### Exercise requirements
Determine how many lines in the listing below contain "pago", then give only that number.

### Extracted data
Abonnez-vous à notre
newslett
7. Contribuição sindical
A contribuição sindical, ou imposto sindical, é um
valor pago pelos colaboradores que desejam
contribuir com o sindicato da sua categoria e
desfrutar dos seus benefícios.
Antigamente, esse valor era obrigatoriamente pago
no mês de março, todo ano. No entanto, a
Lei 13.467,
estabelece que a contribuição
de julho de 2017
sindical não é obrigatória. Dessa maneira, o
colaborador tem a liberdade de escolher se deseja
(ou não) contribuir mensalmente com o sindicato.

### Response
2